§ WORK TO BE COMPLETED
Please output only the lines that begin at the line with "What's the legality" and run through the end of the entries below, exactly as written. Drop all pictures.

(Source data)

+ + + +

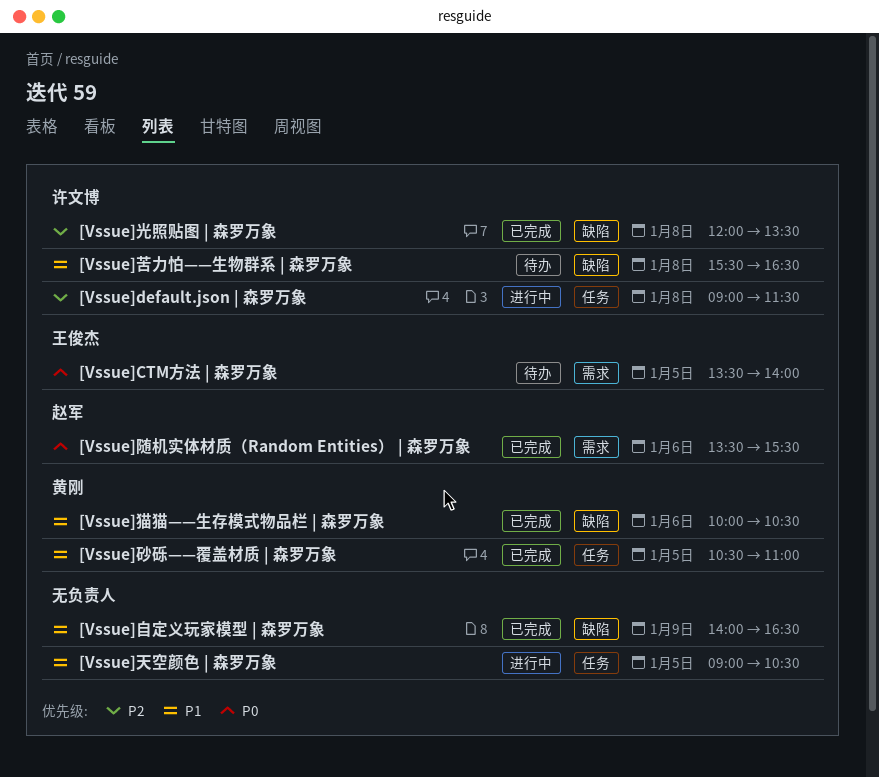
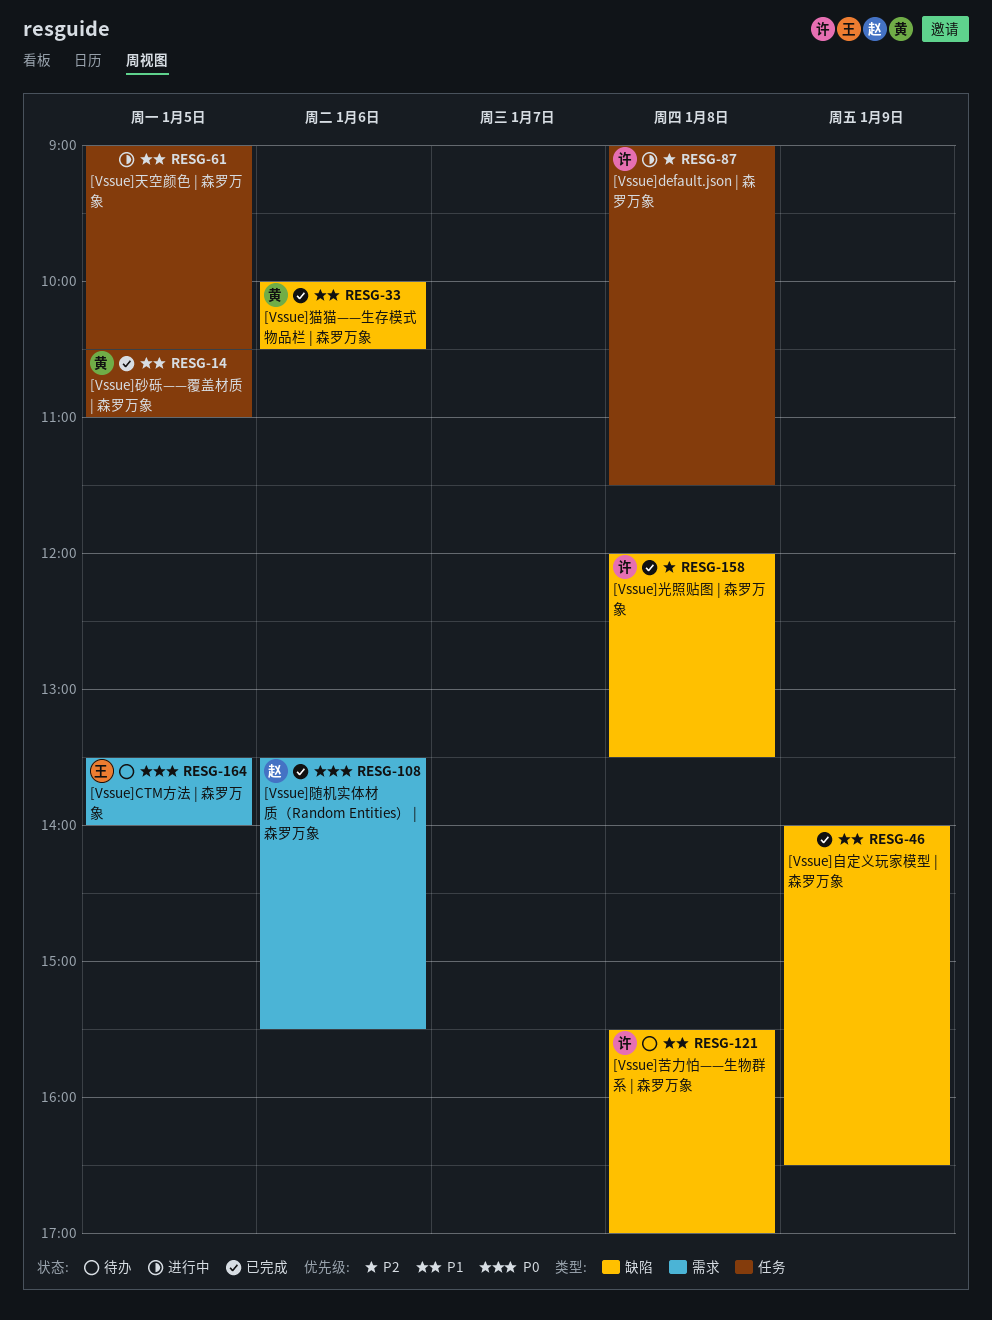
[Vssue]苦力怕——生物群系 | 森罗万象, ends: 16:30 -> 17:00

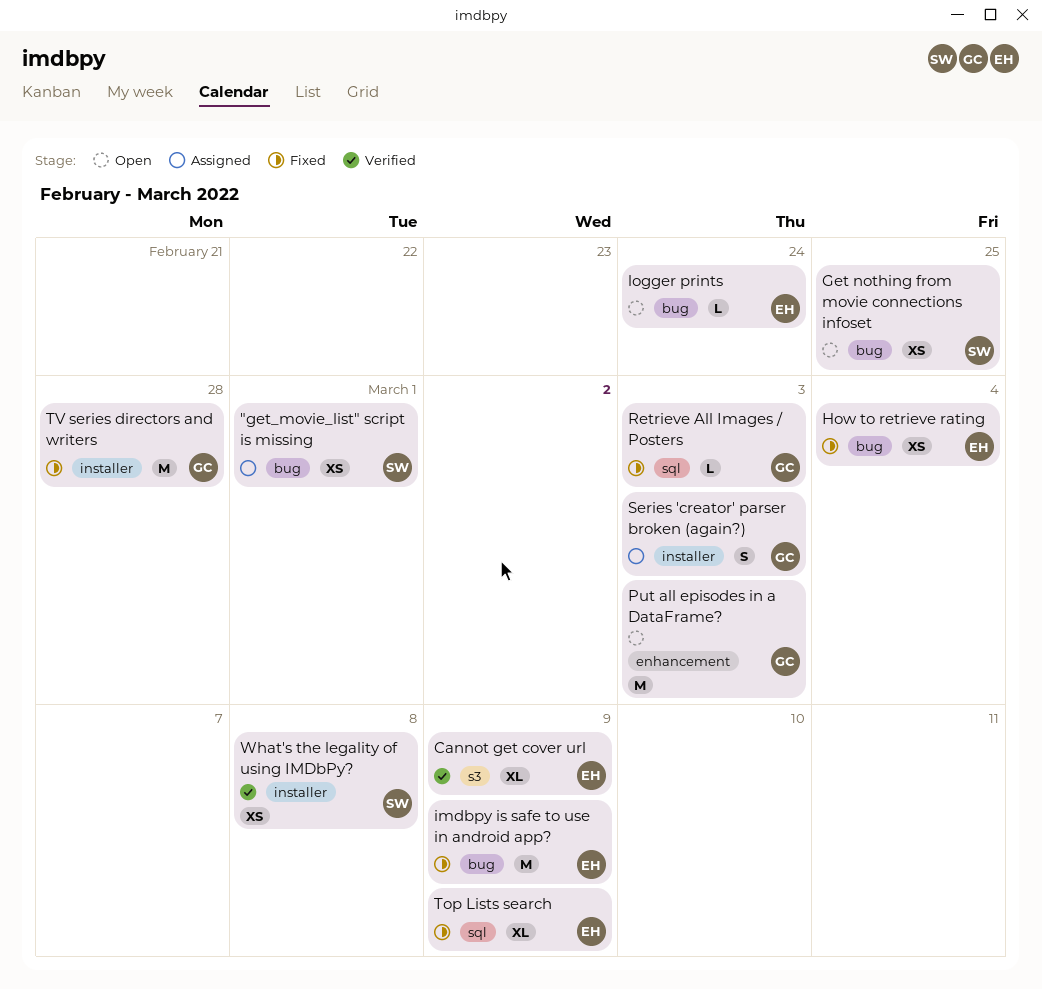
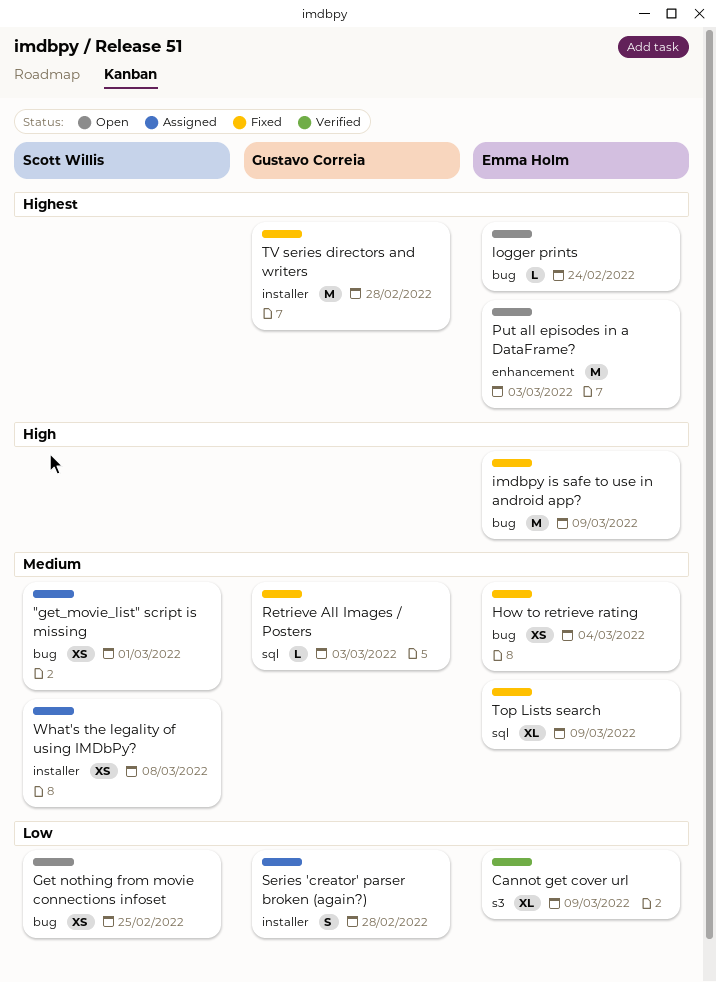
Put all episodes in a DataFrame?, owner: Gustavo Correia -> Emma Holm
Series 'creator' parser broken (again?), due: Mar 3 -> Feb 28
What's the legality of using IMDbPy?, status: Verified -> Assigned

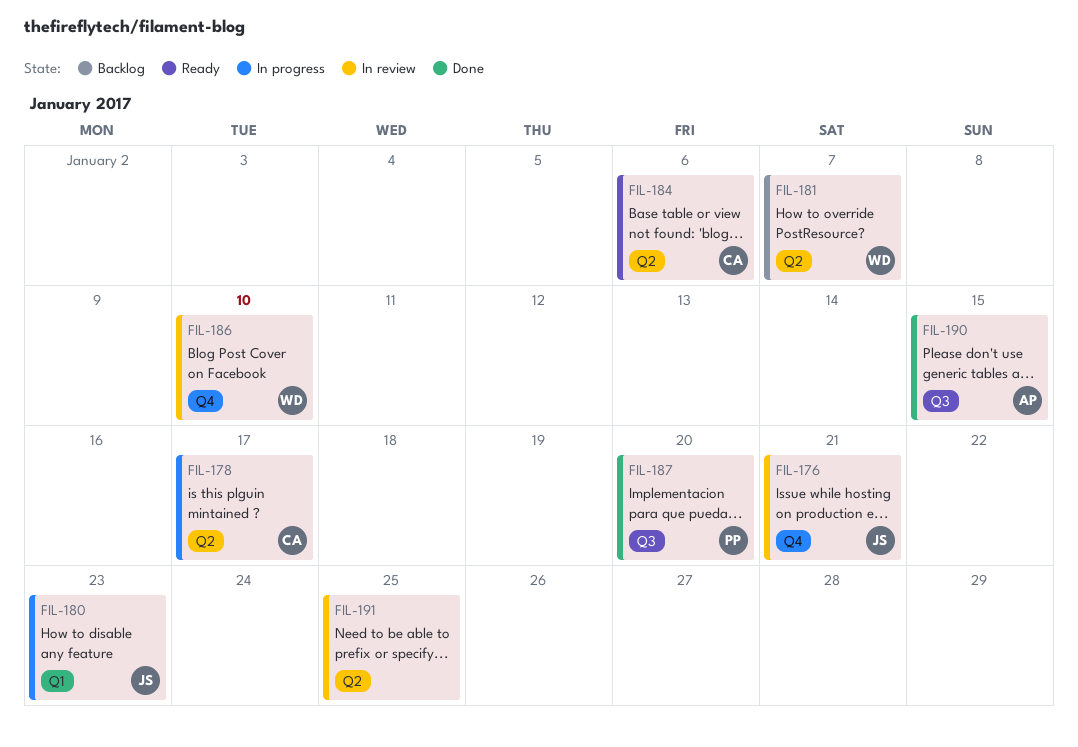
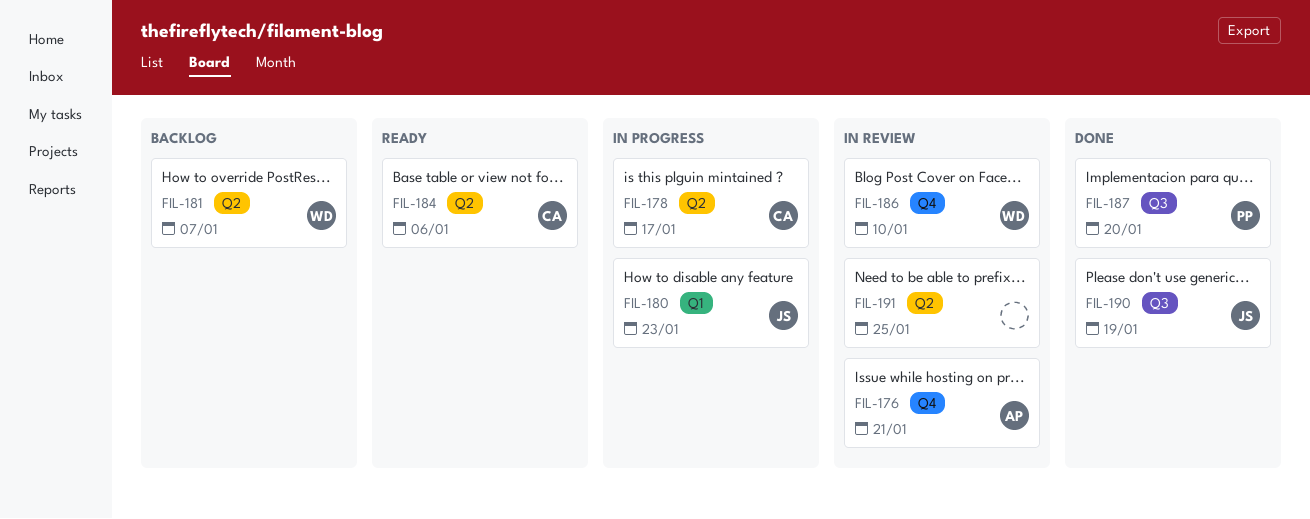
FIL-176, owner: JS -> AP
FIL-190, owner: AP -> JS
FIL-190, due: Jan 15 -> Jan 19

+ + + +

§ ANSWER BOX
What's the legality of using IMDbPy?, status: Verified -> Assigned

FIL-176, owner: JS -> AP
FIL-190, owner: AP -> JS
FIL-190, due: Jan 15 -> Jan 19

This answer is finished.